# Tele finish advice needed



## NtR Studios (Feb 28, 2008)

I just purchase this body, and while I wait for it to arrive, I am interested in some finishing ideas. It looks so nice as is, I am tempted to just do straight tru oil, though a light earthy brown dye might look nice first. I've never finished maple before. Alder body with maple top.


----------



## Ayr Guitars (Oct 24, 2016)

Finish options for maple to consider:

- Just a clear topcoat
- Couple coats of shellac, then topcoat
- Transtint dye, then topcoat. 

Here are some examples of coloured maple guitars I've done. 

When colouring flame maple, it looks good to dye it dark brown or black first, then sand back and add the colour. The darker brown/black will stay in the figure and add depth.


----------



## NtR Studios (Feb 28, 2008)

Thanks for the tips. I like the way idea of darling the figure first I will check some you tube videos.

Sent from my XT1032 using Tapatalk


----------



## Steadfastly (Nov 14, 2008)

If you varathane it, each coat of varathane will darken it slightly. You can always add a little bit of stain to your varathane to get the right colour but try only a little and do a test patch on some similar wood first until you get the desired result. 

NOTE: You can buy varathane with stain in it but avoid using this as it does not provide a hard enough finish and will scratch easily.


----------



## knight_yyz (Mar 14, 2015)

tung oil to make the grain pop. then shellac then whatever you want on top of that. Shelac is awesome because it sticks to everything, and everything will stick to shellac. 

Alder body, 1 coat tung oil, then 4 each of blonde and garnet shellac at 1# cut, and tru oil on top of that. this is not polished, just the tru oil dry on top of shellac.












This photo is one coat pure unpolymerized tung oil, nothing else after two weeks drying


----------



## Ayr Guitars (Oct 24, 2016)

knight_yyz said:


> Shellac is awesome because it sticks to everything, and everything will stick to shellac.


YES to the shellac - by far the most underrated finish. Excellent as a neck finish by itself; silky smooth.


----------



## knight_yyz (Mar 14, 2015)

The shellac acts as a perfect grain filler so if you want to do tru oil, I suggest a few coats of shellac first if you really want the glossy tru oil finish. No Sanding between coats. i do a very thin french polish coat on top of the shellac for about 20 coats and it is glossing without trying.


----------



## Ayr Guitars (Oct 24, 2016)

I spray most of my finishes. 

Mix my own shellac, spray 2 or 3 coats. No sanding. Then sealer to fill the grain,3 or 4 coats at a time and level sand between sessions.
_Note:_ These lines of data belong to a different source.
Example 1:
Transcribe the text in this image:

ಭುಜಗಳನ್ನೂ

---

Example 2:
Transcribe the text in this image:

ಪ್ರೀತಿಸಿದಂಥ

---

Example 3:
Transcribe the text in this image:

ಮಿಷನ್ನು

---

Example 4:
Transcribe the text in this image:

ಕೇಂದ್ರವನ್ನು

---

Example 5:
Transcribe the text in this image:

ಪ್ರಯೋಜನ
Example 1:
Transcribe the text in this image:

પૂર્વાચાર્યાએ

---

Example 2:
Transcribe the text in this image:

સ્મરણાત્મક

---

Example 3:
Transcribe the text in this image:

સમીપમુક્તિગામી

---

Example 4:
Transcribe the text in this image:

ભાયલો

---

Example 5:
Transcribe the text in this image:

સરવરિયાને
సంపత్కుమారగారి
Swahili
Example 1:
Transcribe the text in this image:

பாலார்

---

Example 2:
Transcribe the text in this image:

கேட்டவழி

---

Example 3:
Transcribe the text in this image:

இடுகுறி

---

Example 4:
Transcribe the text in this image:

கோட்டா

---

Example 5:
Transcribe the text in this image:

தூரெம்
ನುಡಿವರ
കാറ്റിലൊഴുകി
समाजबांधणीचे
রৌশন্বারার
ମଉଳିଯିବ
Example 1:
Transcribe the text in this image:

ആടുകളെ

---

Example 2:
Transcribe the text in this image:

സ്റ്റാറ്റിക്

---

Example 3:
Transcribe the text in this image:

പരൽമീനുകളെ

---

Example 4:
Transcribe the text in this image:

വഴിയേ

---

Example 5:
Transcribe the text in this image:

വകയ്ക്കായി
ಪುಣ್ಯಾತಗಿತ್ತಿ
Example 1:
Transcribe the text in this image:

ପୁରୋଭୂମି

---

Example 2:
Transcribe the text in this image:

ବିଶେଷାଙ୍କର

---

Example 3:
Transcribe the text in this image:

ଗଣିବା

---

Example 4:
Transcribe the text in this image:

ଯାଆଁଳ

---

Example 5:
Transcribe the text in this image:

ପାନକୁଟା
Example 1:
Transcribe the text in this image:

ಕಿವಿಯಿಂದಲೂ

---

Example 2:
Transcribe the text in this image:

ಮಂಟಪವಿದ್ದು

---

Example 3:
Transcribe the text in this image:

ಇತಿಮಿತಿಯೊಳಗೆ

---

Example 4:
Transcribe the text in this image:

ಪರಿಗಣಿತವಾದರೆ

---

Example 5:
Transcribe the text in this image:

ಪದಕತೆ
Move on to lacquer once grain is filled.


----------



## NtR Studios (Feb 28, 2008)

What's the opinion on zinzser shellac sealer aerosol? Per can, they seem a bit expensive. Is it a good product? It's easy to find at home depot in this town.
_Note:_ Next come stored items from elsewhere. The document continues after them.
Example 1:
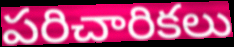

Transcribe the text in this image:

పరిచారికలు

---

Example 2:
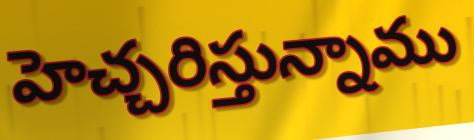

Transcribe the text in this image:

హెచ్చరిస్తున్నాము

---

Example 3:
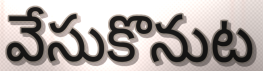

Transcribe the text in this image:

వేసుకొనుట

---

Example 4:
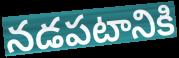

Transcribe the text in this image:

నడపటానికి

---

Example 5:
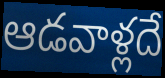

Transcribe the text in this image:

ఆడవాళ్లదే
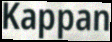
Kappan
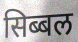
सिब्बल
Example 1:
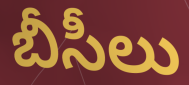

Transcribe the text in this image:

బీసీలు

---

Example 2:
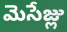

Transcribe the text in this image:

మెసేజ్లు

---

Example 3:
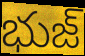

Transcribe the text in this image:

భుజ్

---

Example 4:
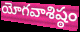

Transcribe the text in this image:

యోగవాశిష్ఠం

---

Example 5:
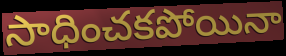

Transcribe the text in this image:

సాధించకపోయినా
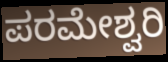
ಪರಮೇಶ್ವರಿ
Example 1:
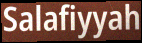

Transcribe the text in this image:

Salafiyyah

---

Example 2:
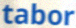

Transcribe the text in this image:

tabor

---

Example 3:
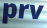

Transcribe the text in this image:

prv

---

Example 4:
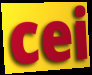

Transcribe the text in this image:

cei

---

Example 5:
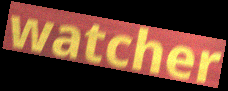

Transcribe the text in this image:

watcher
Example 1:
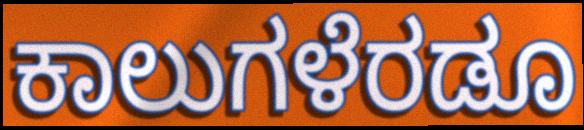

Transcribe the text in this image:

ಕಾಲುಗಳೆರಡೂ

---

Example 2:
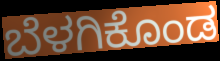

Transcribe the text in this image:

ಬೆಳಗಿಕೊಂಡ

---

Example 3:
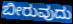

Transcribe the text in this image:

ಬೀರುವುದು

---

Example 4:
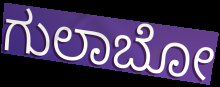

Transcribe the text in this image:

ಗುಲಾಬೋ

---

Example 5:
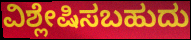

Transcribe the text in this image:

ವಿಶ್ಲೇಷಿಸಬಹುದು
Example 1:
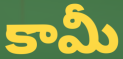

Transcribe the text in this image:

కామీ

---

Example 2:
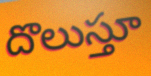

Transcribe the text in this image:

దొలుస్తూ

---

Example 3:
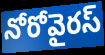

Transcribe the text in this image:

నోరోవైరస్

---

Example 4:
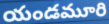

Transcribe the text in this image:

యండమూరి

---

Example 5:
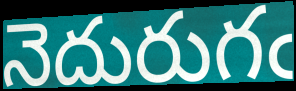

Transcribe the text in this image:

నెదురుగఁ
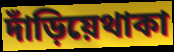
দাঁড়িয়েথাকা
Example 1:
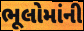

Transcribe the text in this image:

ભૂલોમાંની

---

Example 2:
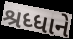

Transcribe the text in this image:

શ્રધ્ધાને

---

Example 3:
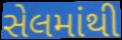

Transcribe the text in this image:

સેલમાંથી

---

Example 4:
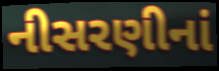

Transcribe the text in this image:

નીસરણીનાં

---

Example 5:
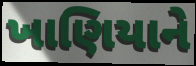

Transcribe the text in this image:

ખાણિયાને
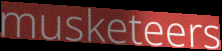
musketeers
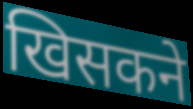
खिसकने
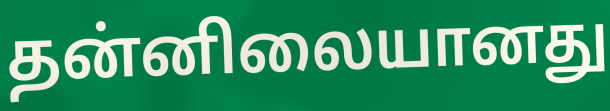
தன்னிலையானது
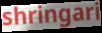
shringari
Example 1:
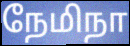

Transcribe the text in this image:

நேமிநா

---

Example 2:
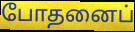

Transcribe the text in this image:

போதனைப்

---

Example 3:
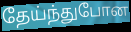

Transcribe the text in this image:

தேய்ந்துபோன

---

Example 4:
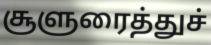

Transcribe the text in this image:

சூளுரைத்துச்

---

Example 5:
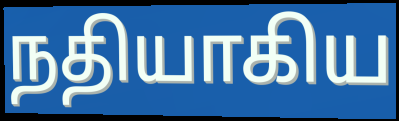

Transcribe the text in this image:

நதியாகிய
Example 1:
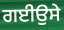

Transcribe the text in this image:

ਗਈਉਸੇ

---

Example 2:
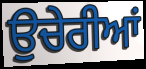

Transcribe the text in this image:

ਉਚੇਰੀਆਂ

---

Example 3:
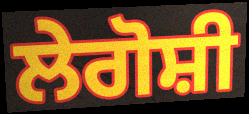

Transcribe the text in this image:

ਲੇਗੋਸ਼ੀ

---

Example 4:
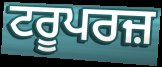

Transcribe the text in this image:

ਟਰੂਪਰਜ਼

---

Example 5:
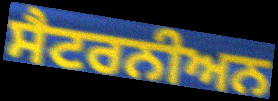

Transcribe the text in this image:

ਸੈਟਰਨੀਅਨ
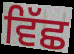
ਵਿੱਛ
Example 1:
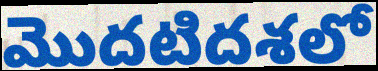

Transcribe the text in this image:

మొదటిదశలో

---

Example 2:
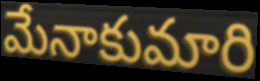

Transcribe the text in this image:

మేనాకుమారి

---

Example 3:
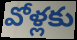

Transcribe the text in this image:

వోళ్లకు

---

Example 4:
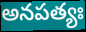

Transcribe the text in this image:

అనపత్యః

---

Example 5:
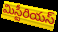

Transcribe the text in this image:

మిస్టీరియస్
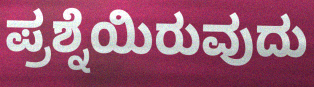
ಪ್ರಶ್ನೆಯಿರುವುದು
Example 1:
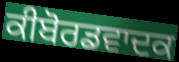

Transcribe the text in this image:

ਕੀਬੋਰਡਵਾਦਕ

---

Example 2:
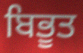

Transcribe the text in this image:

ਬਿਭੂਤ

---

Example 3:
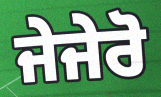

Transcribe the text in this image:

ਜੇਜੇਰੋ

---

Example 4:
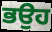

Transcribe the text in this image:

ਭਉਹ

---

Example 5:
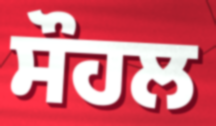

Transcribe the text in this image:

ਸੌਹਲ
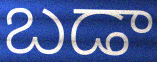
బడా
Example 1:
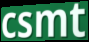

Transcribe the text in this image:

csmt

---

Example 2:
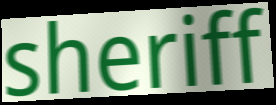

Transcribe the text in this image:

sheriff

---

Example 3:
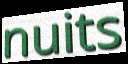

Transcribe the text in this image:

nuits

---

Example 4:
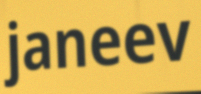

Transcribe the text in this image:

janeev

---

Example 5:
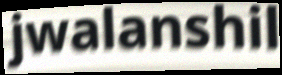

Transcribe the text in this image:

jwalanshil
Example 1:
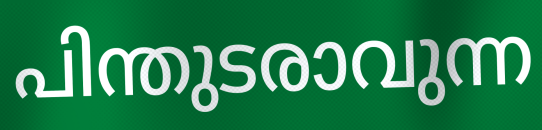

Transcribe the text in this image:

പിന്തുടരാവുന്ന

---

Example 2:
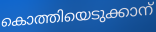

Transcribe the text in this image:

കൊത്തിയെടുക്കാന്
Sent from my XT1032 using Tapatalk


----------



## Ayr Guitars (Oct 24, 2016)

NtR Studios said:


> What's the opinion on zinzser shellac sealer aerosol? Per can, they seem a bit expensive. Is it a good product? It's easy to find at home depot in this town.


Zinsser is a no. There is no way to tell how fresh it is and shellac has a relatively short shelf life. 

Something else to not overlook is Minwax waterbased polyurethane. It brushes on nicely, dries quickly, sands flat easily and has a great feel to it. I use the satin variety on smaller pieces often when it's not worth getting the gun out. I keep meaning to try it on a neck, the feel is really nice.


----------



## NtR Studios (Feb 28, 2008)

Minwax water based poly. I will look that up. I have some Minwax Wipe on poly, but not sure if its water based? Instructions say to be sure that the surface is free of shellac and laquer.


----------